We have heard his arguments, and the arguments of his supporters, before:
Enough is enough. Not commonly known by many Americans is that the same Nigerian church leader (Akinola) who is calling for the extermination of the civil voice of a sizeable minority within his own country is now ecclesiologically empowered to act in the US through his new Missionary Bishop, the Rt Rev Martyn Minns (see here). Conservative Christianity has already taken a very hard right turn into some very dark political corners, but I am sure that conservative Anglicans in the US and elsewhere would agree with me that this is not how they want to represent themselves to their fellow citizens.

I'm going to leave aside all issues of "church law" and what the future of the Anglican Communion is to make a simple, declarative statement, one that has no bearing on their theological position with respect to homosexuality (about which I care very little): Bishop Minns, and his allies in the Anglican Communion Network, have no moral alternative but to call for this legislation to be withdrawn (as the US Department of State has done), or at the very least make a clear statement of disassociation.

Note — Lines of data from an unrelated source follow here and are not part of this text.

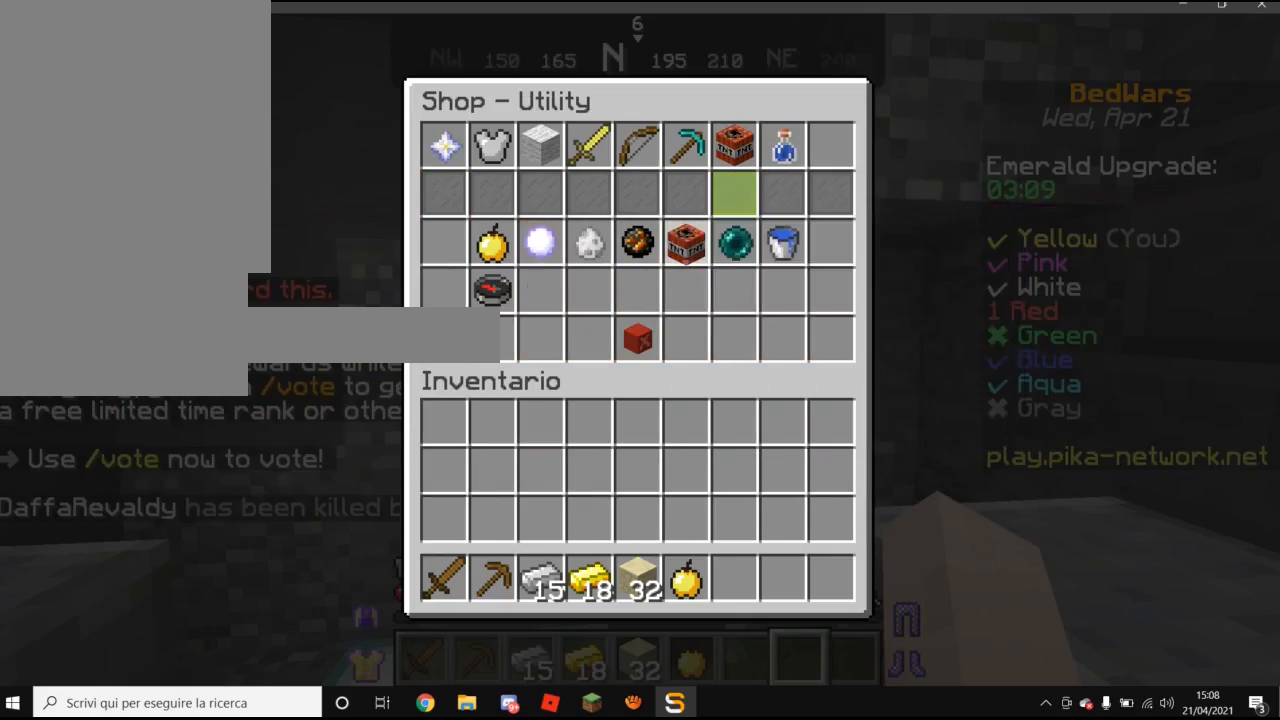
{"keys": ["w"], "mouse": [], "events": [[320, "w", "down"]]}
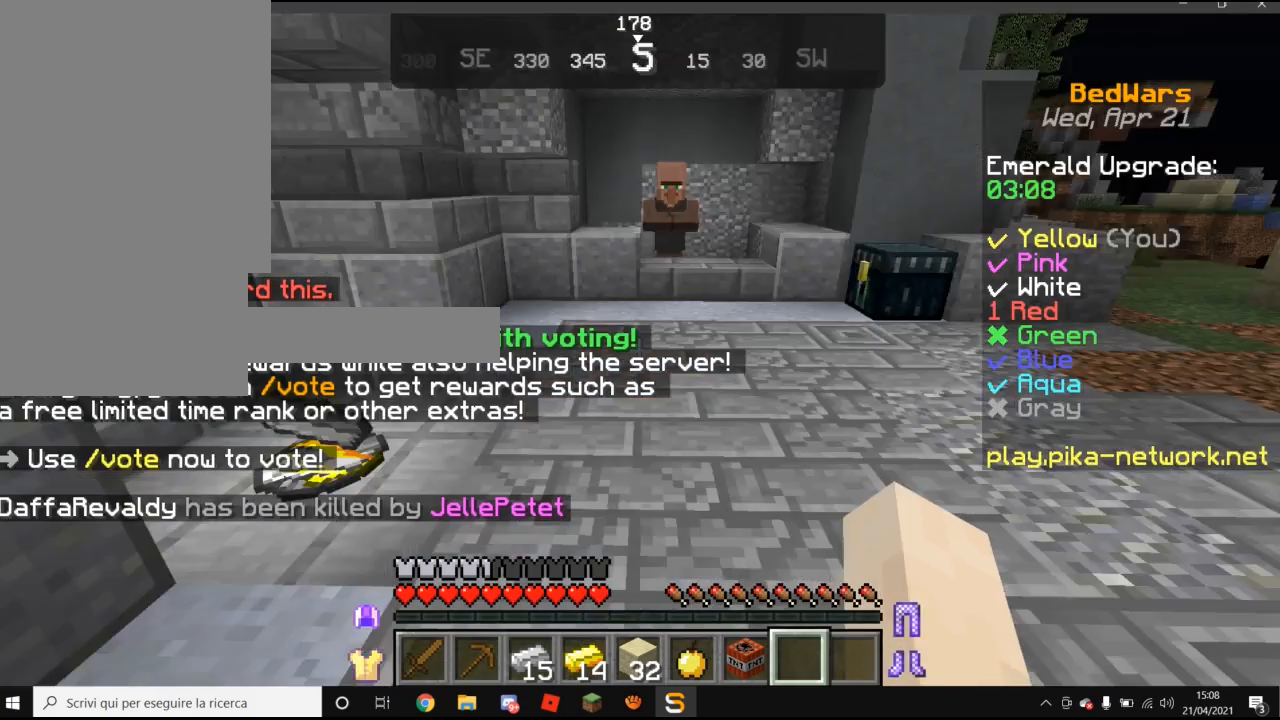
{"keys": ["w"], "mouse": [], "events": []}
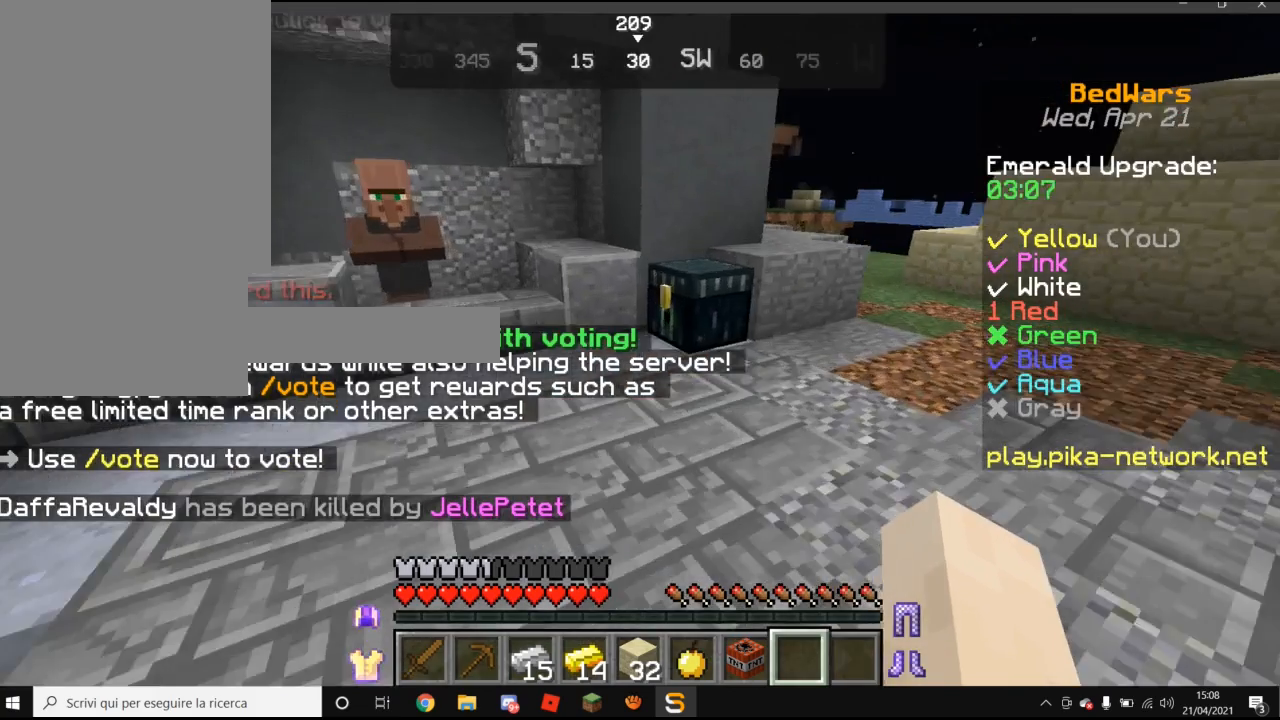
{"keys": ["w"], "mouse": [], "events": []}
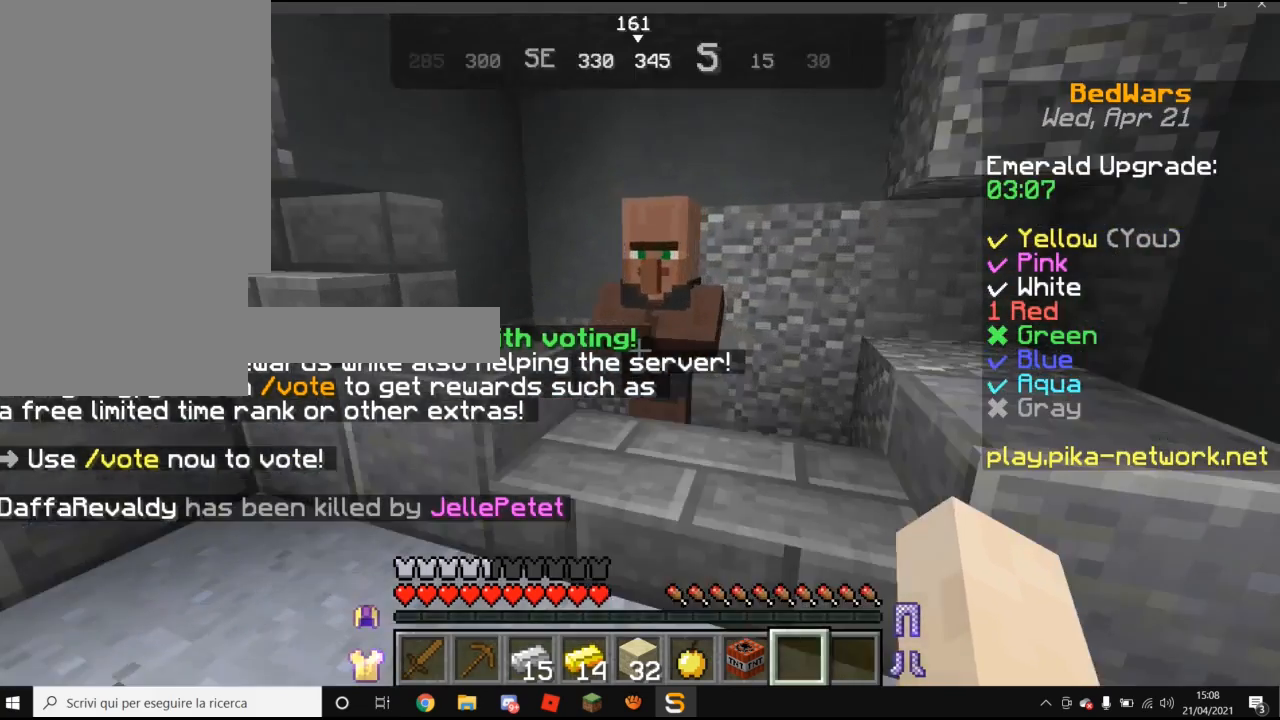
{"keys": ["w"], "mouse": [], "events": []}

If they can't do this now, then from here forward let them never again declare their support of the rights of the minority in the face of a majoritartian, idealogical onslaught (are you hearing this, Institute on Religion and Democracy?). They will have impeached themselves utterly.

Hat tip to the Daily Episcopalian and Thinking Anglicans in re: the Church of Nigeria letter. Mark Harris has further coverage (here and here).

PS. Archbishop Peter Jensen of Sydney (Anglican) had these words to say -- out of the blue -- about a supposed Akinola quote regarding homosexuality (hat tip to an anonymous commenter):
I'd like to add something else to that last point before I go into that, and that is to say that and if Archbishop Akinola ever did say something like that [that "gay men and women are lower than pigs"], which he may or may not have, I would utterly repudiate it and next time I see him, not that I see him very often, perhaps twice I've met him, I would certainly tell him so in no uncertain terms. It is reprehensible that he should speak like that. And that's as clear as anything. I just want to make that clear, because sometimes it's felt that one might associate with such speech, and I certainly don't.
Hopefully, Jensen has the same position on the Nigerian bill. At least, he should. I should point out that in late June of this year, it looked as though Bishop Duncan, the moderator of the Anglican Communion Network, might make such a disassociation himself.